**SECTION DU DOCUMENT**
Histoire littéraire

 
 
 
          

 

 

Brève histoire du xiaoshuo et de ses diverses formes,

de la nouvelle au roman

par Brigitte Duzan, 25 avril 2015

                                             

II. Les huaben et le pinghua sous les Song

                    

Instaurée en 959 après une période de division d’une cinquantaine d’années, la dynastie des Song est marquée par de profonds bouleversements sociaux qui ont influé sur le développement d’une littérature populaire, de nature orale, destinée au divertissement du petit peuple des villes, en pleine expansion, et qui est fondée en grande partie sur l’art des conteurs. Les xiaoshuo traditionnels en langue classique, en revanche, n’ont plus la fraîcheur ni l’inventivité d’antan.

**EXTRAITS DE DONNÉES**
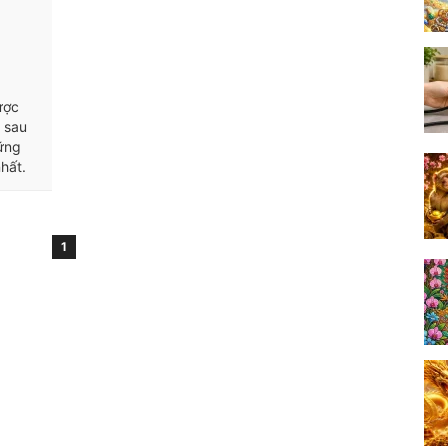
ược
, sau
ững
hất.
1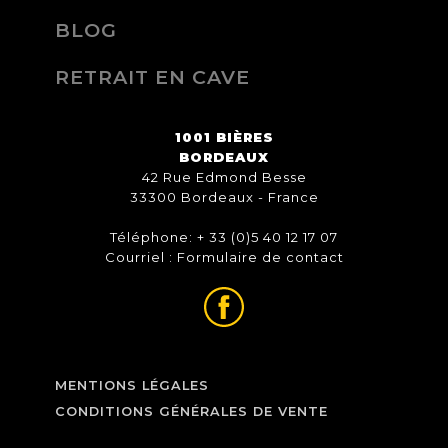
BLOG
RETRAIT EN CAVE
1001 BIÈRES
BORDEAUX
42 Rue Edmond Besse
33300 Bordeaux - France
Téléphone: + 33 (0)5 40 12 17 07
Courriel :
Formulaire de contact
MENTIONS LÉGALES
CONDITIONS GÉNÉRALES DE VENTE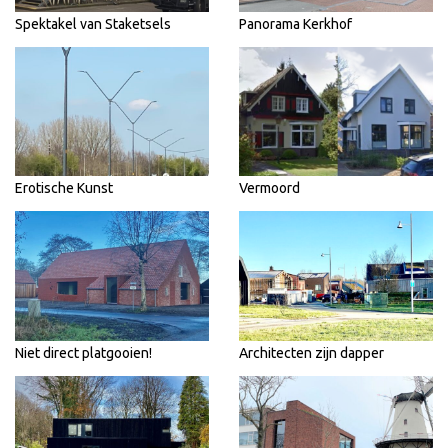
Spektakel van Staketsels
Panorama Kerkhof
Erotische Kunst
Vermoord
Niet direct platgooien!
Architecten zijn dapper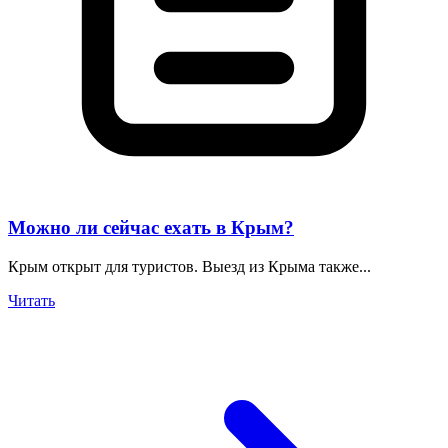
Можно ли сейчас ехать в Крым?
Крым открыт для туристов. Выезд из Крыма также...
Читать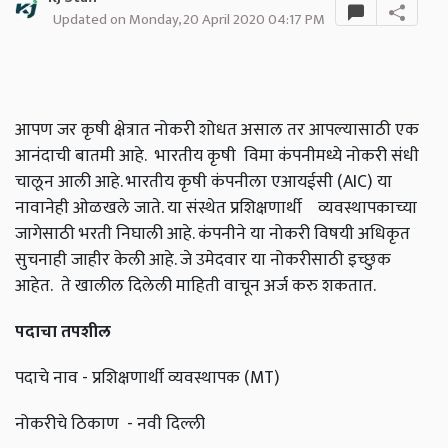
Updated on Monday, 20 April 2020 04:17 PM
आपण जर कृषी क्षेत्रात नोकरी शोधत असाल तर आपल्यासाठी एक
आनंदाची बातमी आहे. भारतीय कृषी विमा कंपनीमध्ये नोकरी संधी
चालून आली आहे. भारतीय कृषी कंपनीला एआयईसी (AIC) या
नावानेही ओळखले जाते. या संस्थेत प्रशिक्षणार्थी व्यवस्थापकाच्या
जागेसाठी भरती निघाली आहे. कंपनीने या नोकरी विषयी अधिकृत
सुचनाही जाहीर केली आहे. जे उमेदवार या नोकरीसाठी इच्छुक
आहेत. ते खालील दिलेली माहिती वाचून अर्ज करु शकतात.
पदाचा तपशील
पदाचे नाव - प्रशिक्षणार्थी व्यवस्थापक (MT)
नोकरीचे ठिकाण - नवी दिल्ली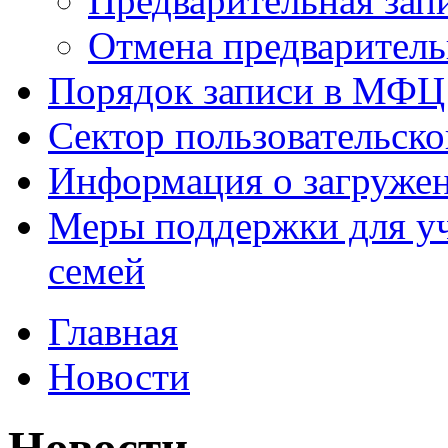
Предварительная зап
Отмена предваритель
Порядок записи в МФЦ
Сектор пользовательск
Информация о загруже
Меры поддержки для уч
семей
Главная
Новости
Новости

**CONSIGNES DE L'EXERCICE**
Recopiez, s'il vous plaît, le passage du texte sur le xiaoshuo qui va de « II. Les huaben » à « ni l’inventivité d’antan. ».

**SOLUTION RÉDIGÉE**
II. Les huaben et le pinghua sous les Song

                    

Instaurée en 959 après une période de division d’une cinquantaine d’années, la dynastie des Song est marquée par de profonds bouleversements sociaux qui ont influé sur le développement d’une littérature populaire, de nature orale, destinée au divertissement du petit peuple des villes, en pleine expansion, et qui est fondée en grande partie sur l’art des conteurs. Les xiaoshuo traditionnels en langue classique, en revanche, n’ont plus la fraîcheur ni l’inventivité d’antan.